Maalpiku Island National Park, or Restoration Island, is a national park at Iron Range in the Shire of Cook in Far North Queensland, Australia, 1928 km (1198 miles) northwest of Brisbane and a few hundred metres (yards) from Cape Weymouth and the Kutini-Payamu National Park.  The park includes part of Restoration Island and nearby Restoration Rock.

Environment
The continental island rises to 116 m (380'). The landscape features granite boulders, closed scrub, open paperbark scrub and wind-sheared heath.

History
On 29 May 1789, after the mutiny on the Bounty, Captain Bligh and the men who remained loyal to him arrived on the island in the ship's boat. This was the first Australian island they came to, and he named it Restoration Island because the food they found (oysters and native fruits) greatly restored their spirits and because that date was Oak Apple Day, the anniversary of the restoration of King Charles II (in 1660).

Bligh saw evidence of the local aborigines using the island (rough huts and places fires had been made).  He also saw kangaroo tracks and wondered if the aborigines brought them from the mainland to breed, since they would be easier to catch later in the confined space of an island.  (When leaving the following day he saw aborigines on an opposite shore, but did not communicate with them.)

David Glasheen
Today Restoration Island is not just a National Park; one third of the island is leased to David Glasheen, a former mining tycoon, who, after losing his fortune during the 1987 stock market crash, decided to live a solitary existence on the island.

Glasheen lives in a renovated World War II outpost on Ma'alpiku Island with solar powered internet access and a mobile phone. He also has a small boat for reaching the mainland whenever necessary and several times a year he makes a trip to the mainland for groceries. He gathers bananas and coconuts from the island, catches crabs, fish, and oysters and has a fruit and vegetable garden.

◆ **Data excerpts**
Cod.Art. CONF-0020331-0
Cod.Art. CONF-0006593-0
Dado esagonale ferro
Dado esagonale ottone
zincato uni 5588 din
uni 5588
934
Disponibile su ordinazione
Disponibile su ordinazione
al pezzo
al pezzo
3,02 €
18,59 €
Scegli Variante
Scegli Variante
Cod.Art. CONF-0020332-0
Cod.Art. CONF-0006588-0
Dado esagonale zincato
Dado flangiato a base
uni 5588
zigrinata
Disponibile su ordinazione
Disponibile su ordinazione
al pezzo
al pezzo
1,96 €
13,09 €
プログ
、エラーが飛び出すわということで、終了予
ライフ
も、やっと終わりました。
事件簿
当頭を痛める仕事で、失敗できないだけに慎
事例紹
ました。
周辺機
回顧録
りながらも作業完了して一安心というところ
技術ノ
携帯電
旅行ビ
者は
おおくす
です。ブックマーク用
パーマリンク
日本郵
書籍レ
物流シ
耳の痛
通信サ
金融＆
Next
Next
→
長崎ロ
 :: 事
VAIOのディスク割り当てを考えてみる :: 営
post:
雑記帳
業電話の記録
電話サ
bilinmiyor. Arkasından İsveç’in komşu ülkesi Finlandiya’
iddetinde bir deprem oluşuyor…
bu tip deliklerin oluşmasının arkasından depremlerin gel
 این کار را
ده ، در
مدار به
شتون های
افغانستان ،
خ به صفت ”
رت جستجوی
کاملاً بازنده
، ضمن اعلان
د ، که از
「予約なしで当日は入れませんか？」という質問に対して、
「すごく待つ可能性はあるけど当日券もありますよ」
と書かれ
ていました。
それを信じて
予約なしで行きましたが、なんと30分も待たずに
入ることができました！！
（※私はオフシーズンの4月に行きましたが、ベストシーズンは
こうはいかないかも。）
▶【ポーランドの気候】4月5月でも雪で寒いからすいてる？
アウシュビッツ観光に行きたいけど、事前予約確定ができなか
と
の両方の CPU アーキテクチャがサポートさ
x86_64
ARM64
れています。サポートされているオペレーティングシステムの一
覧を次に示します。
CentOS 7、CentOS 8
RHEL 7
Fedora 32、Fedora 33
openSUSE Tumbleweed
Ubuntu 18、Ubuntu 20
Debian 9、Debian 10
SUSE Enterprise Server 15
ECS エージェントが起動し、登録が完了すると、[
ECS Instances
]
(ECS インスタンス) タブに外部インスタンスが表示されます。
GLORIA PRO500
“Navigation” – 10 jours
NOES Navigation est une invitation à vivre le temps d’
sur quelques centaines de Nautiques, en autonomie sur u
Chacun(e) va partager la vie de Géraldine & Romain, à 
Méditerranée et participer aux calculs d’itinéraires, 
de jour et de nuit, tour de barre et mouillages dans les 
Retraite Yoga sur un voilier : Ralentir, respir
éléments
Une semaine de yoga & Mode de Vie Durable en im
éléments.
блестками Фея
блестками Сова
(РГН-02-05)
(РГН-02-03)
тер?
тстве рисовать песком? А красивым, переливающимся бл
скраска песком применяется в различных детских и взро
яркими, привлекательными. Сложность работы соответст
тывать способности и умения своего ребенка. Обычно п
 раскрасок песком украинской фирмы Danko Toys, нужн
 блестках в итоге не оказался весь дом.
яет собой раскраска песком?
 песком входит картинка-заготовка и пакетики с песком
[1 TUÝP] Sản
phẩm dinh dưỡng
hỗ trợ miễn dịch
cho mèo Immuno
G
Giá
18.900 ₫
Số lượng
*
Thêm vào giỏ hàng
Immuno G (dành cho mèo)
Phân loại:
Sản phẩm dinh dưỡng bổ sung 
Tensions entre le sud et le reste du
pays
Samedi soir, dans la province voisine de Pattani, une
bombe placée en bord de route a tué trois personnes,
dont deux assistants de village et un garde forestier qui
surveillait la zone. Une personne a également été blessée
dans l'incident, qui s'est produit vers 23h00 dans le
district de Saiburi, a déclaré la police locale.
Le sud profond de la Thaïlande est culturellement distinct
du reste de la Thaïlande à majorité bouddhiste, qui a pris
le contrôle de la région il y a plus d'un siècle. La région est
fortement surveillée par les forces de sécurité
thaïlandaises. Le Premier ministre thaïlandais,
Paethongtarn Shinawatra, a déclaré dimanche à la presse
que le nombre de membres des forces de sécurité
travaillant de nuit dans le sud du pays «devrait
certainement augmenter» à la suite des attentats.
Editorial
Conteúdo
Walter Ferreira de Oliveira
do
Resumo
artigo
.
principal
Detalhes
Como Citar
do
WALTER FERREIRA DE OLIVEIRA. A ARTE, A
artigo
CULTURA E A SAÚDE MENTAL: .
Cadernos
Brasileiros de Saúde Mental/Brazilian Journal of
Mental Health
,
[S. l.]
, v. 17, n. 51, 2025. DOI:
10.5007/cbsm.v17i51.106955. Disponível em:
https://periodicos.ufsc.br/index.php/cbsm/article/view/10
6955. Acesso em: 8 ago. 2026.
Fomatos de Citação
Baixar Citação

◆ **Questions**
A) According to the passage about Restoration Island, on what date did Bligh and his loyal men reach the island?
B) Carry on the Restoration Island article, picking up after its final sentence.

◆ **Answers in order**
A) 29 May 1789

B)
In July 2019 David Glasheen and Neil Bramwell released The Millionaire Castaway, published by Affirm Press, detailing David Glasheen's experiences of being a castaway on Restoration Island for the past 22 years.

Traditional owners
The island contains places of cultural significance to the traditional owners. In 2009, formal native title was granted over the island to the Kuuku Ya’u people.  The park is now jointly managed between the Northern Kuuku Ya’u Kanthanampu Aboriginal Corporation RNTBC Land Trust and the Government of Queensland.

Access
Access to the national park is provided by private boat only.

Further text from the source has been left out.